Une charte graphique particulière, un tempo unique
Les artistes sont habillés de noir et blanc. Les musiciens portent chemise
blanche et pantalon noir. Les danseurs sont vêtus d’une cape noire, comme une
pèlerine sur une tenue blanche composée d’un haut, une tunique et un jupon sur
pantalon blanc, pas loin des tenues des fantassins grecs. Les danseurs sont
coiffés d’une toque en haut de forme, de couleur beige, proche de la Mallousa
que portaient nos jurisconsultes. Cette charte chromatique uniforme est une note
spécifique et qui prolonge l’uniformité du registre musical. Les derviches
entrent dans la danse un par un. Ils s’engagent, après s’être débarrassés de
leur capeline, bras croisés sur la poitrine et les mains posées sur les épaules.
Les danseurs exécutent une seule figure. Ils tournent sur place en effectuant
une trajectoire circulaire. Ils exécutent une pirouette et recommencent et ne
s’arrêtent pas. Ils sont cinq au total. Il y a le premier danseur qui occupe le
centre et les quatre autres gravitent autour. Pour garder leur stabilité, les
danseurs libèrent leur bras qu’ils gardent levés et penchent légèrement la tête.

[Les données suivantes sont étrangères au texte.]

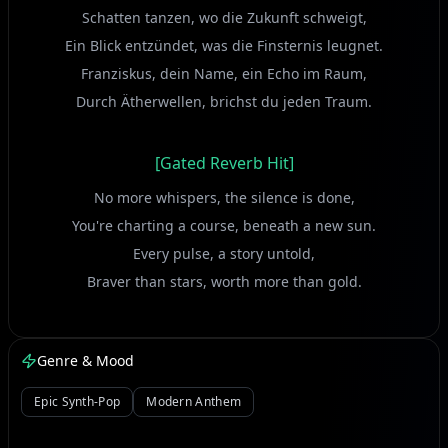
Schatten tanzen, wo die Zukunft schweigt,
Ein Blick entzündet, was die Finsternis leugnet.
Franziskus, dein Name, ein Echo im Raum,
Durch Ätherwellen, brichst du jeden Traum.
[Gated Reverb Hit]
No more whispers, the silence is done,
You're charting a course, beneath a new sun.
Every pulse, a story untold,
Braver than stars, worth more than gold.
[Vocoder Echo]
Genre & Mood
Rise up, Franziskus, across the divide,
Epic Synth-Pop
Modern Anthem
Let your own constellation be your guide!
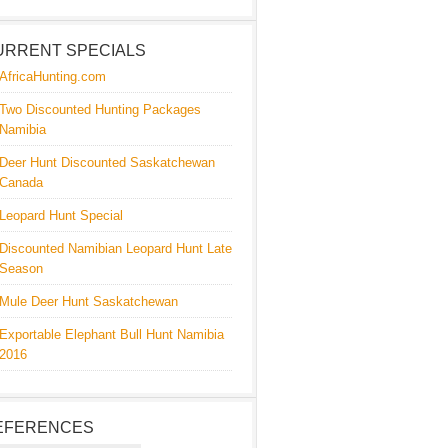
URRENT SPECIALS
AfricaHunting.com
Two Discounted Hunting Packages
Namibia
Deer Hunt Discounted Saskatchewan
Canada
Leopard Hunt Special
Discounted Namibian Leopard Hunt Late
Season
Mule Deer Hunt Saskatchewan
Exportable Elephant Bull Hunt Namibia
2016
EFERENCES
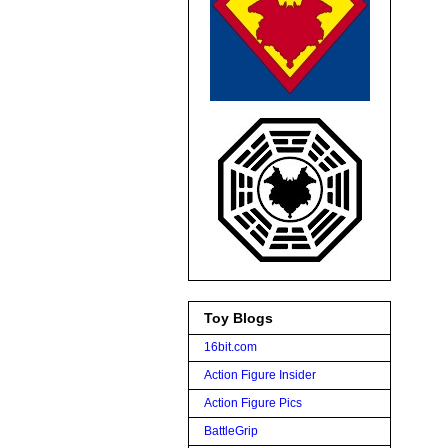
Toy Blogs
16bit.com
Action Figure Insider
Action Figure Pics
BattleGrip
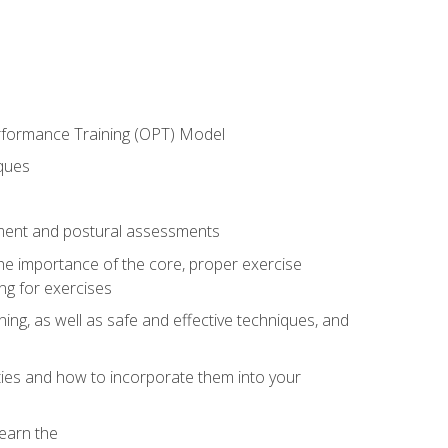
erformance Training (OPT) Model
iques
ement and postural assessments
 the importance of the core, proper exercise
ng for exercises
ning, as well as safe and effective techniques, and
ities and how to incorporate them into your
earn the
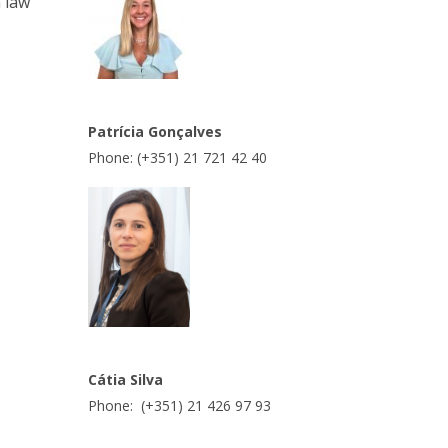
n law
Patrícia Gonçalves
Phone: (+351) 21 721 42 40
Cátia Silva
Phone: (+351) 21 426 97 93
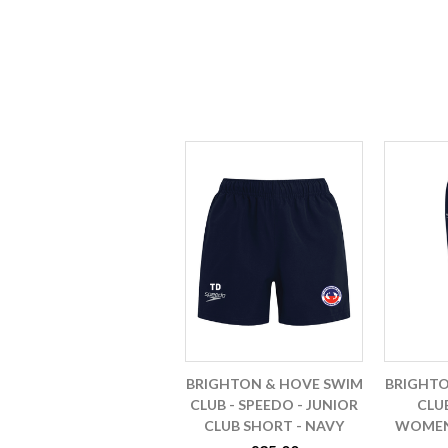
BRIGHTON & HOVE SWIM
BRIGHTO
CLUB - SPEEDO - JUNIOR
CLUB
CLUB SHORT - NAVY
WOMENS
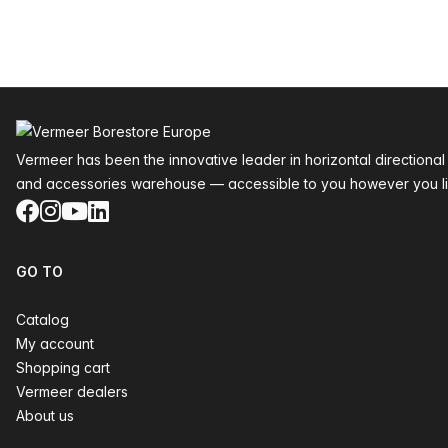
Footer
Vermeer has been the innovative leader in horizontal directional
and accessories warehouse — accessible to you however you li
Facebook
Instagram
YouTube
LinkedIn
GO TO
Catalog
My account
Shopping cart
Vermeer dealers
About us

Le mouvement d’ensemble est d’une harmonie sublime. A ne pas confondre avec les
ballerines des boîtes à musique. Le mouvement des derviches, il est vrai, est
uniforme mais pas figé. Le jupon des danseurs voltige constamment, preuve que le
mouvement est en dynamique régulière. La musique qui accompagne les danseurs est
homogène. C’est une sorte de boléro, celui de Ravel. Et là, on découvre que ce
n’est pas le rythme qui entraîne et fait danser mais le tempo. Et c’est un tempo
qui est parfaitement maîtrisé ; d’ailleurs le crescendo qui intervient là
encore, de manière presque imperceptible, se fait sans heurt, sans agresser
l’ouïe, il ne vient pas casser l’allure de la danse mais on le sent dicté pour
accompagner la transe des danseurs, état d’extase qu’ils communiquent aux
spectateurs.
Konya versus Broadway
Ce spectacle, bien réglé, n’est pas monotone parce que le spectateur ne s’en
détache pas et ne s’en lasse pas. C’est un tempo doucereux, malgré la nature de
l’instrumentation, qui rappelle celles des orchestres Country à cause du
similaire du Banjo ou de philarmonique par les percussions, la musique coule, à
nulle autre pareille, mélodieuse, pénétrante à souhait. Une harmonie cosmique,
une paix galactique. Les derviches tourneurs nous viennent de Konya, capitale de
ce courant musical. Et de suite on l’oppose à cette autre métropole de la
musique rythmique, Broadway. En effet, Konya dénie le rythme par décibel en
faveur du tempo spirituel. C’est une soirée comme on les aime où le charme agit
avec un effet d’enfer. Et, un public qui a su se mettre en intelligence avec la
nature du show, les applaudissements crépitaient discrètement pour ne pas
troubler la sérénité de l’ensemble. Lassad Ben Abdallah, aux anges, nous
abondait dans notre sens nous confirmant, oui c’est un public en or.